On a stormy July morning in the heart of Minneapolis, our team sits together in silence. Our traumatic night shift has just ended with a Black patient we admitted overnight abruptly leaving the hospital with his mother.
While enjoying a family dinner of fish, this 12-year-old boy had suddenly felt something stuck in his throat. His mom immediately called the nurse triage line and was advised to bring him to the emergency room. They spent the next 45 minutes on the city bus getting to our hospital as fast as they could.
The emergency room clinician was concerned that he had a small piece of fish stuck in his airway, nestled just above his vocal cords. He numbed up the site with nebulized lidocaine and started to do a bedside scope, but the boy had begun writhing, anxious and scared by the sensation in the back of his throat. More lidocaine was ordered with the plan for another attempt, but the clinician was called to the trauma bay for a gunshot wound. His colleague called me hours later to admit the patient to pediatrics with an ENT physician to scope him in the morning.
On arrival to the inpatient floor, his mother's emphatic voice could be heard throughout the corridor. My intern walked in to find her pacing throughout the room, frustrated by the unsuccessful bedside scope, the lack of reattempt, and what seemed to be an unnecessary hospitalization. My intern gently sat down beside her, listening. He understood her anger, and he shared his own apologies for what had happened. His calm energy pacified her, and she finally took a seat.
When the floor nurse did her assessment of our patient afterward, she contentiously challenged his mother, saying that she had not heard in her handoff of any attempted bedside scopes in the first place. Feeling her fury growing within, his mother excused herself for a smoke break. She stepped outside for fresh air to calm herself.
Upon returning, she found her son in the hospital corridor with security personnel by his side.
“Police!” She cried out. “They called the police on my son!”
I can't begin to fathom the fear instilled in a Black woman at the sight of security beside her son, fresh in the aftermath of George Floyd's murder and in the city that was once his home.
It all happened so fast. The charge nurse later explained that they had immediately called security when the patient had stepped out of his room and looked down the hallway for his mom. There was no time for us to explain to his mother what had happened over her screams of protest. She grabbed her son and her belongings, and security escorted them out of the building without any attempt at verbal de-escalation. They waited at a street corner, a Black mother and her young son, ride-less at 4:00 am.
My intern promptly tried to arrange a ride for them. Everyone he talked to, from bedside nurses to the operator to the emergency department social worker, ridiculed the idea and insisted that we don't bother covering transportation for patients who technically leave the hospital against medical advice. A mother's desperation to keep her child safe was met with a scolding, unforgivingly punitive medical system.
How could we have made her feel so unwelcome in a space designed to heal rather than hurt?
“This is systemic racism,” my attending says plainly, letting it sink in. “Don't ever let anyone tell you that it doesn't exist in medicine.”
His eyes meet ours, straight on, unflinching. I notice a weariness in them, his eyelids heavy. His gaze betrays the solemnity and sorrow concealed by his mask. Among our team of 3 American-born children of immigrants, I know we each have our own unspoken experiences in which we too have been treated differently because of the color of our skin.
“Hold on to this moment.”
I blink. Tears quickly obscure my vision. I blink again.
“Hold this moment in your head and in your heart.”
Staring emptily at my attending, I can't stop the sadness.

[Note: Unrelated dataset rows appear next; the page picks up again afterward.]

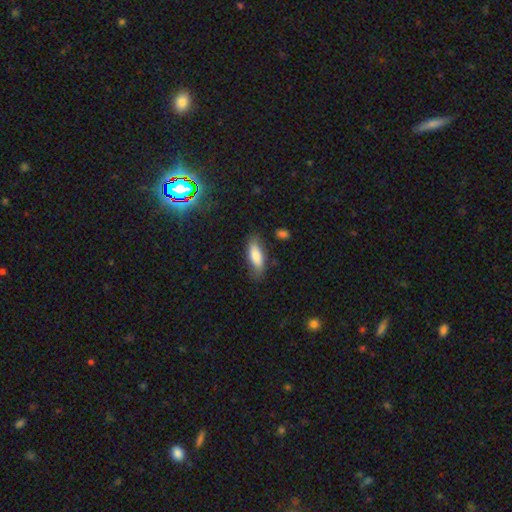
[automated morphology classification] This is likely a smooth galaxy (80%). How rounded: likely in between (66%). Merging: likely none (74%).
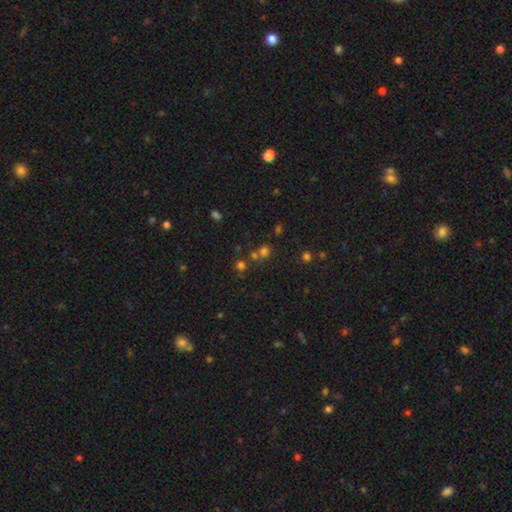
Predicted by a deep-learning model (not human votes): Smooth or featured? star or artifact (47%)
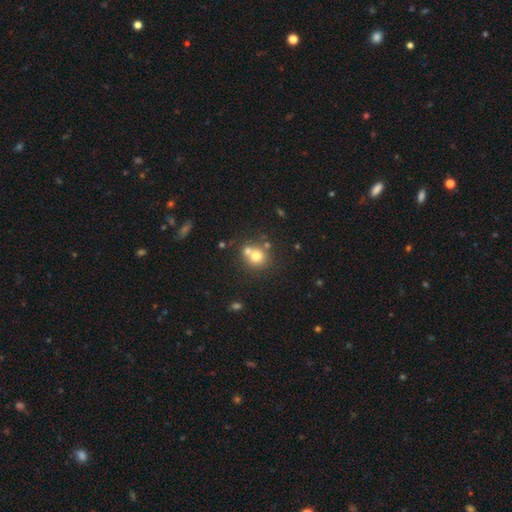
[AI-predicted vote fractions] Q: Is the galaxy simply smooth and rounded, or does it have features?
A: smooth — 70%.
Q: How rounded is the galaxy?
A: round — 85%.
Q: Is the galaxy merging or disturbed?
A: none — 49%.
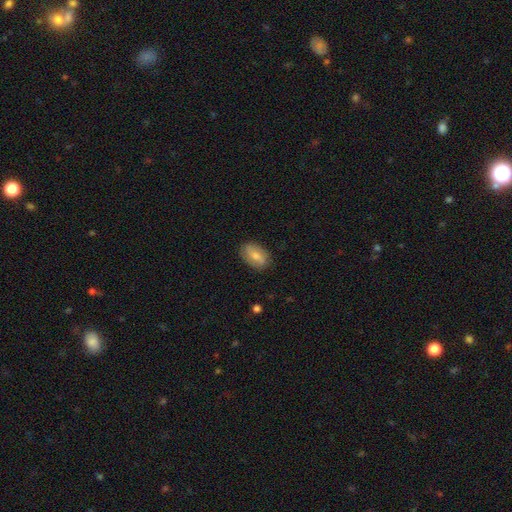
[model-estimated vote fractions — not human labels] Smooth or featured: smooth — 68% (featured or disk — 25%)
How rounded: in between — 90% (round — 7%)
Merging: none — 83% (minor disturbance — 13%)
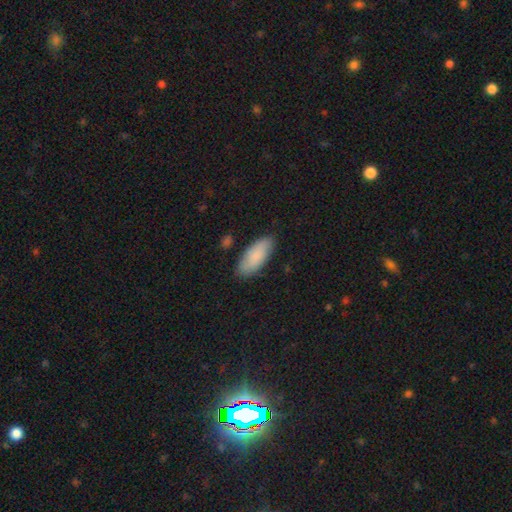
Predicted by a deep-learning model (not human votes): smooth_or_featured: smooth (p=0.83) [alt: featured or disk p=0.11]
how_rounded: in between (p=0.83) [alt: cigar-shaped p=0.15]
merging: none (p=0.83) [alt: minor disturbance p=0.13]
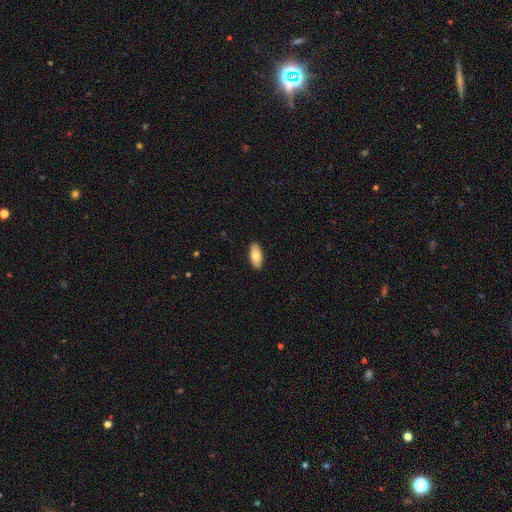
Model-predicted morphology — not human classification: The model was most divided on "smooth or featured": smooth: 81%, featured or disk: 13%, star or artifact: 6%. More confident: merging — none (90%); how rounded — in between (88%).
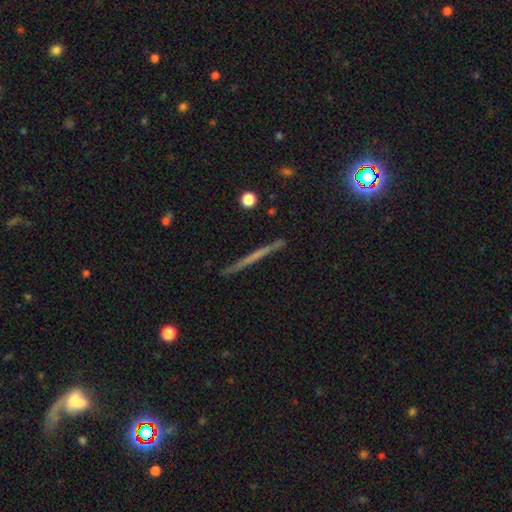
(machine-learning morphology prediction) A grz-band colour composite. It shows a featured or disk galaxy (55%) viewed edge-on (97%) with no central bulge (87%). Merging: none (90%).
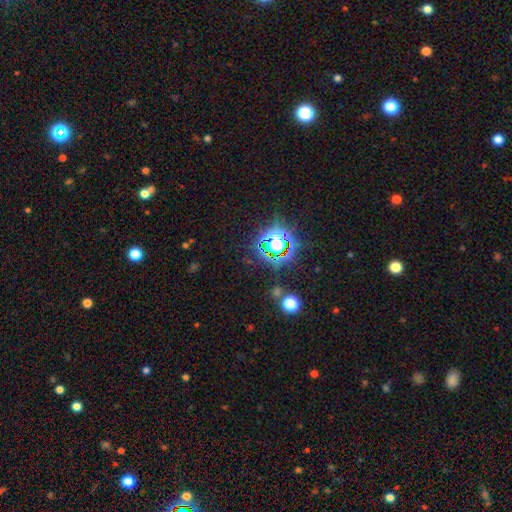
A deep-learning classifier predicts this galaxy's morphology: A star or artifact, not a galaxy (81%).

Vote fractions:
- Smooth or featured? star or artifact: 81% / smooth: 12% / featured or disk: 7%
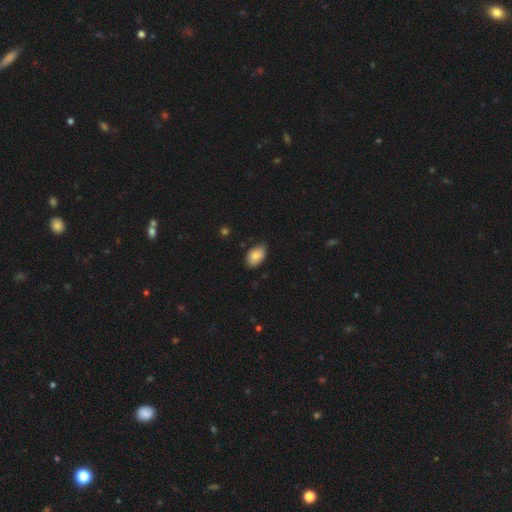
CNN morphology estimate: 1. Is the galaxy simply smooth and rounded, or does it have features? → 85% smooth, 8% featured or disk, 7% star or artifact.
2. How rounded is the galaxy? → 89% in between, 10% round, 1% cigar-shaped.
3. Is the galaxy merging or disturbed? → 77% none, 20% minor disturbance, 3% major disturbance, 1% merger.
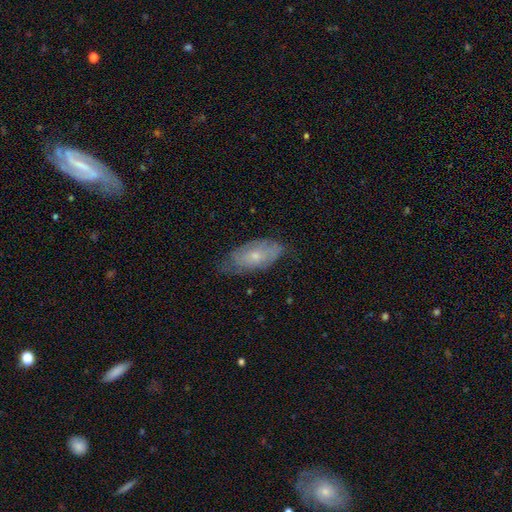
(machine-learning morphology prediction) A smooth galaxy with no disk features (47%).

Vote fractions:
- Smooth or featured? smooth: 47% / featured or disk: 46% / star or artifact: 7%
- Merging? none: 61% / minor disturbance: 30% / major disturbance: 8% / merger: 1%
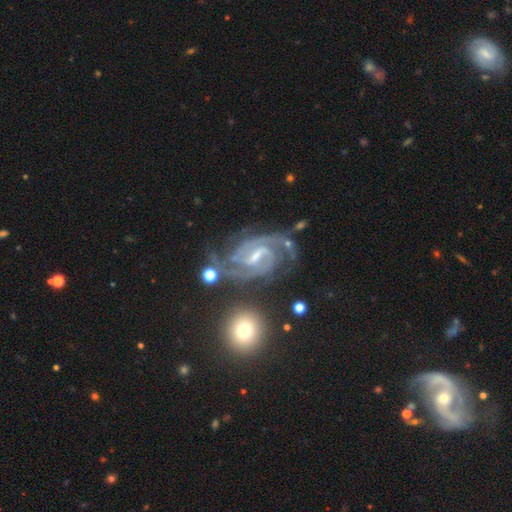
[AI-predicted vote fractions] A featured or disk galaxy (91%) with a weak bar (44%, tied with strong), 2 (63%) medium (46%, tied with tight) spiral arms (98%) and a small central bulge (55%). Merging: none (62%).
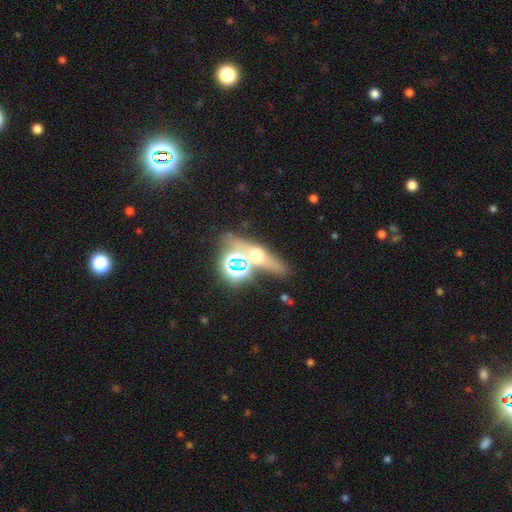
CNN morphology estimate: The model was most divided on "smooth or featured": smooth: 37%, star or artifact: 33%, featured or disk: 30%. More confident: merging — none (63%).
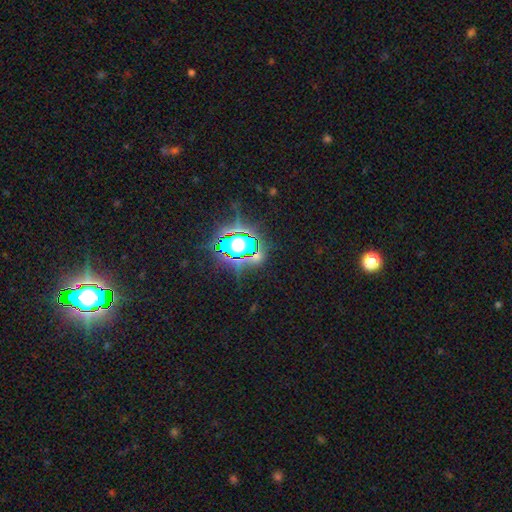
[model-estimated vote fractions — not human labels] Smooth or featured? star or artifact (83%)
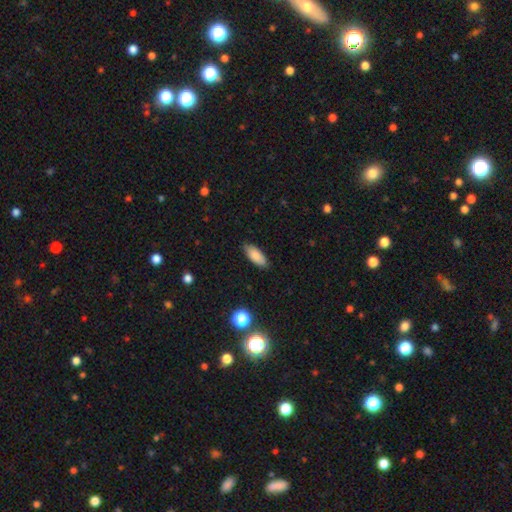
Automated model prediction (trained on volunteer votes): smooth 86%, star or artifact 7%, featured or disk 7%. Down the decision tree: how rounded — in between (81%); merging — none (86%).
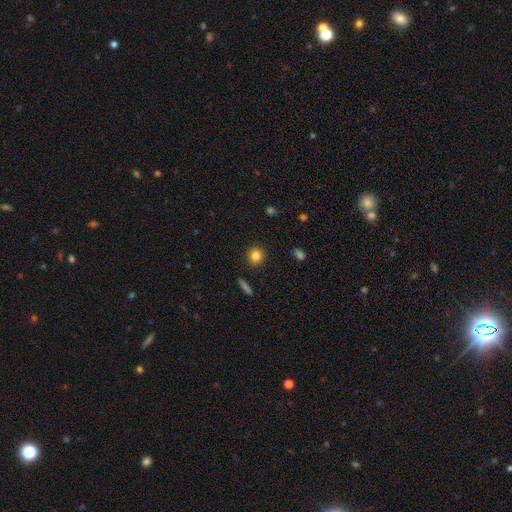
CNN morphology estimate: A smooth galaxy with no disk features (83%) that is round (86%).

Vote fractions:
- Smooth or featured? smooth: 83% / star or artifact: 10% / featured or disk: 7%
- How rounded? round: 86% / in between: 13% / cigar-shaped: 1%
- Merging? none: 91% / minor disturbance: 6% / major disturbance: 2% / merger: 1%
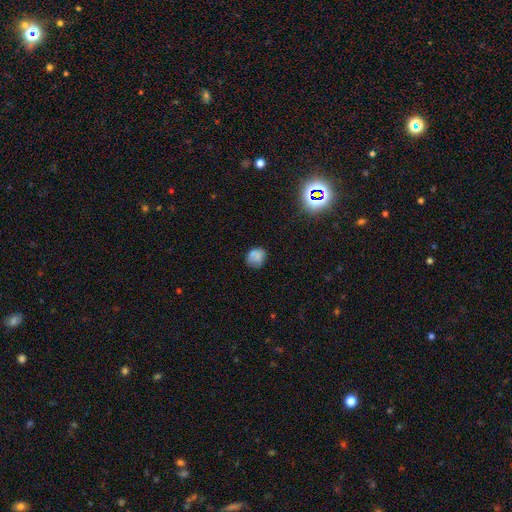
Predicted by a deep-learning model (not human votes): Smooth or featured?
  - smooth: 72% *
  - featured or disk: 14%
  - star or artifact: 13%
How rounded?
  - round: 69% *
  - in between: 30%
  - cigar-shaped: 1%
Merging?
  - none: 63% *
  - minor disturbance: 24%
  - major disturbance: 8%
  - merger: 6%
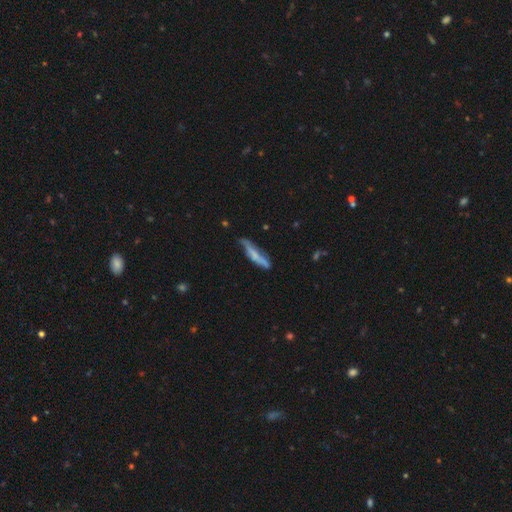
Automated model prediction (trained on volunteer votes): Morphology: type=smooth (54%); roundness=cigar-shaped (86%); merging=none (58%).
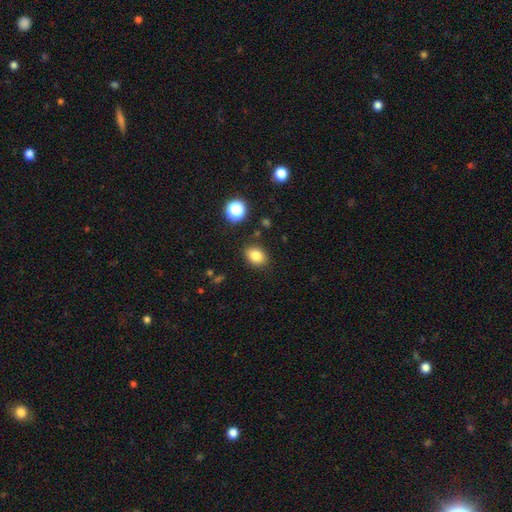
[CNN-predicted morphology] The model was most divided on "how rounded": in between: 58%, round: 41%, cigar-shaped: 1%. More confident: merging — none (85%); smooth or featured — smooth (82%).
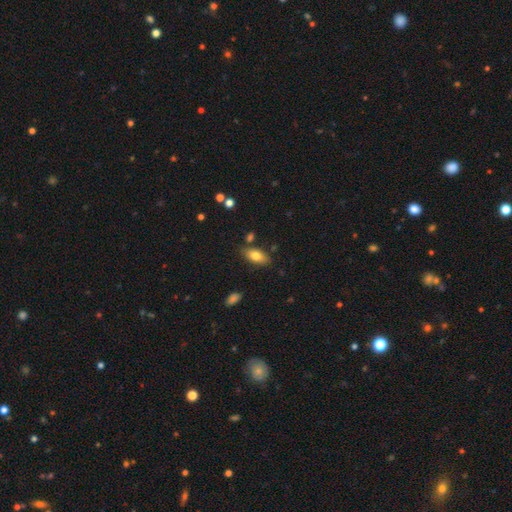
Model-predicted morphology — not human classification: The model was most divided on "smooth or featured": smooth: 78%, featured or disk: 15%, star or artifact: 7%. More confident: how rounded — in between (88%); merging — none (78%).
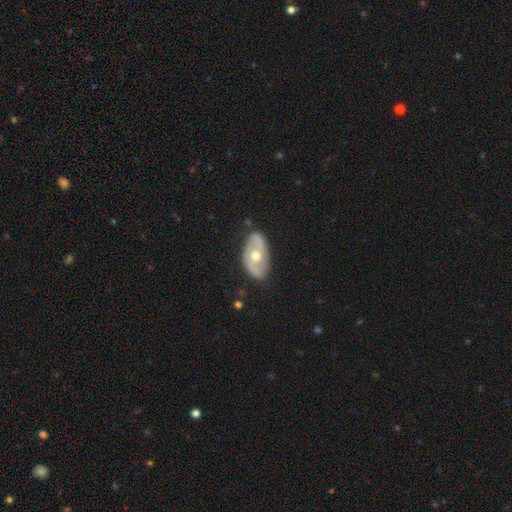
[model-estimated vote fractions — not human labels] The model was most divided on "spiral arms" (2-way tie): yes: 50%, no: 50%. More confident: edge-on disk — no (89%); merging — none (79%); bar — no (77%); bulge size — moderate (75%); smooth or featured — featured or disk (63%).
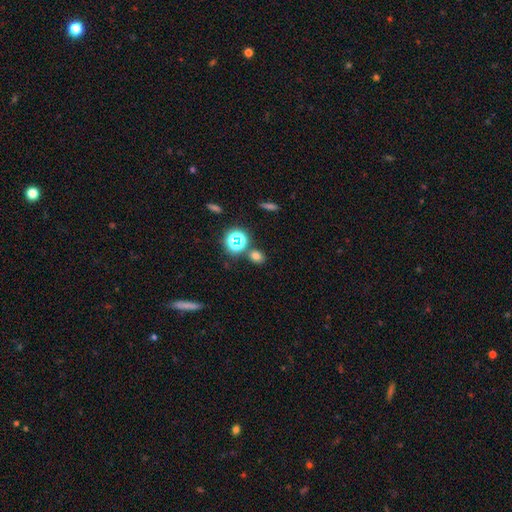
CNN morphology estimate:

I want to bow my head, to kneel against the ground, to let my tears splash loudly on the linoleum.
How can we who went into medicine to care for people be so awful at doing so?
My attending articulates exactly what he is going to do, today and the next day and all week. He thanks us, for caring and for trying. I feel chilled by the night's events; his sincerity warms me. I find myself astounded by my attending's perceptive words of validation and his promises of action. I still feel unsettled and off balance emotionally, but even without resolution, my colleagues' responses to injustice give me hope.
I walk out of the hospital underneath gray skies, his words ringing loudly in my head, pounding mercilessly on my heart. “Hold this moment in your head and in your heart.”